Reproduce every line of the rows below without changing anything, and leave the pictures out of your answer.

● Rows from a data collection:
------------------------------------------------------------------------

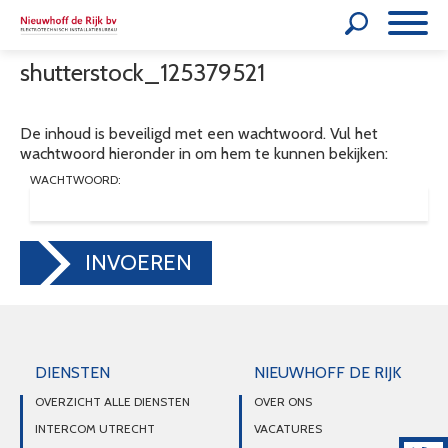
shutterstock_125379521
De inhoud is beveiligd met een wachtwoord. Vul het
wachtwoord hieronder in om hem te kunnen bekijken:
WACHTWOORD:
INVOEREN
DIENSTEN
NIEUWHOFF DE RIJK
OVERZICHT ALLE DIENSTEN
OVER ONS
INTERCOM UTRECHT
VACATURES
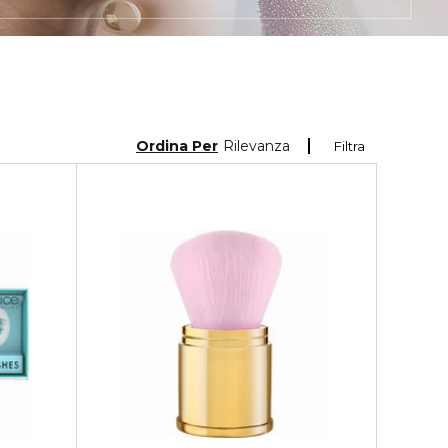
Ordina Per
Rilevanza
Filtra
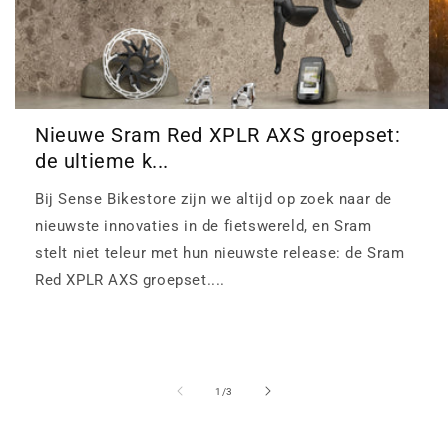
Nieuwe Sram Red XPLR AXS groepset:
de ultieme k...
Bij Sense Bikestore zijn we altijd op zoek naar de
nieuwste innovaties in de fietswereld, en Sram
stelt niet teleur met hun nieuwste release: de Sram
Red XPLR AXS groepset....
van
1
/
3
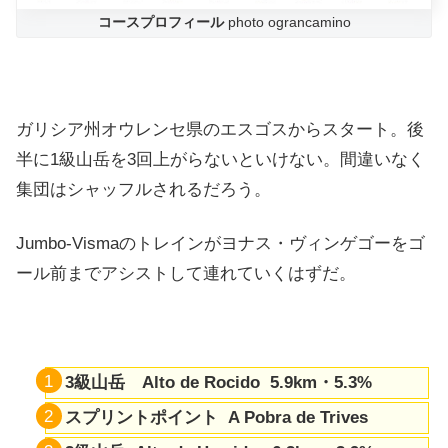
コースプロフィール
photo ograncamino
ガリシア州オウレンセ県のエスゴスからスタート。後
半に1級山岳を3回上がらないといけない。間違いなく
集団はシャッフルされるだろう。
Jumbo-Vismaのトレインがヨナス・ヴィンゲゴーをゴ
ール前までアシストして連れていくはずだ。
3級山岳 Alto de Rocido 5.9km・5.3%
スプリントポイント A Pobra de Trives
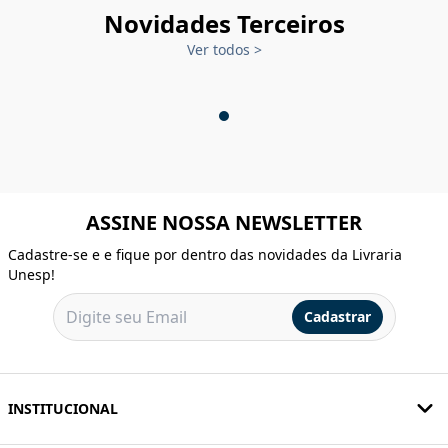
Novidades Terceiros
Ver todos
>
ASSINE NOSSA NEWSLETTER
Cadastre-se e e fique por dentro das novidades da Livraria
Unesp!
Cadastrar
INSTITUCIONAL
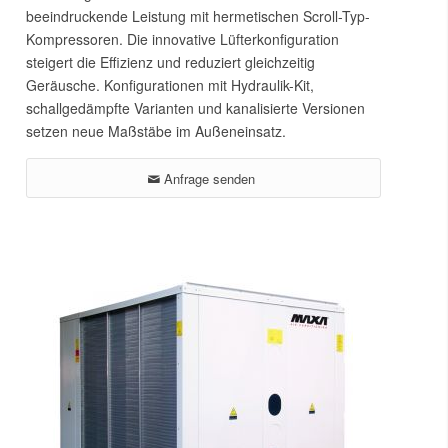
beeindruckende Leistung mit hermetischen Scroll-Typ-
Kompressoren. Die innovative Lüfterkonfiguration
steigert die Effizienz und reduziert gleichzeitig
Geräusche. Konfigurationen mit Hydraulik-Kit,
schallgedämpfte Varianten und kanalisierte Versionen
setzen neue Maßstäbe im Außeneinsatz.
Anfrage senden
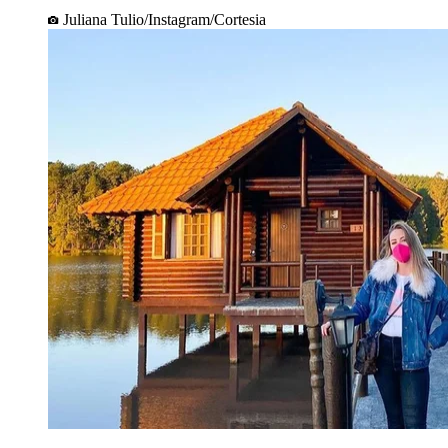
Juliana Tulio/Instagram/Cortesia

------------------------------------------------------------------------

● Solution to the problem:
shutterstock_125379521
De inhoud is beveiligd met een wachtwoord. Vul het
wachtwoord hieronder in om hem te kunnen bekijken:
WACHTWOORD:
INVOEREN
DIENSTEN
NIEUWHOFF DE RIJK
OVERZICHT ALLE DIENSTEN
OVER ONS
INTERCOM UTRECHT
VACATURES
Ordina Per
Rilevanza
Filtra
Nieuwe Sram Red XPLR AXS groepset:
de ultieme k...
Bij Sense Bikestore zijn we altijd op zoek naar de
nieuwste innovaties in de fietswereld, en Sram
stelt niet teleur met hun nieuwste release: de Sram
Red XPLR AXS groepset....
van
1
/
3
コースプロフィール
photo ograncamino
ガリシア州オウレンセ県のエスゴスからスタート。後
半に1級山岳を3回上がらないといけない。間違いなく
集団はシャッフルされるだろう。
Jumbo-Vismaのトレインがヨナス・ヴィンゲゴーをゴ
ール前までアシストして連れていくはずだ。
3級山岳 Alto de Rocido 5.9km・5.3%
スプリントポイント A Pobra de Trives
Novidades Terceiros
Ver todos
>
ASSINE NOSSA NEWSLETTER
Cadastre-se e e fique por dentro das novidades da Livraria
Unesp!
Cadastrar
INSTITUCIONAL
beeindruckende Leistung mit hermetischen Scroll-Typ-
Kompressoren. Die innovative Lüfterkonfiguration
steigert die Effizienz und reduziert gleichzeitig
Geräusche. Konfigurationen mit Hydraulik-Kit,
schallgedämpfte Varianten und kanalisierte Versionen
setzen neue Maßstäbe im Außeneinsatz.
Anfrage senden
Juliana Tulio/Instagram/Cortesia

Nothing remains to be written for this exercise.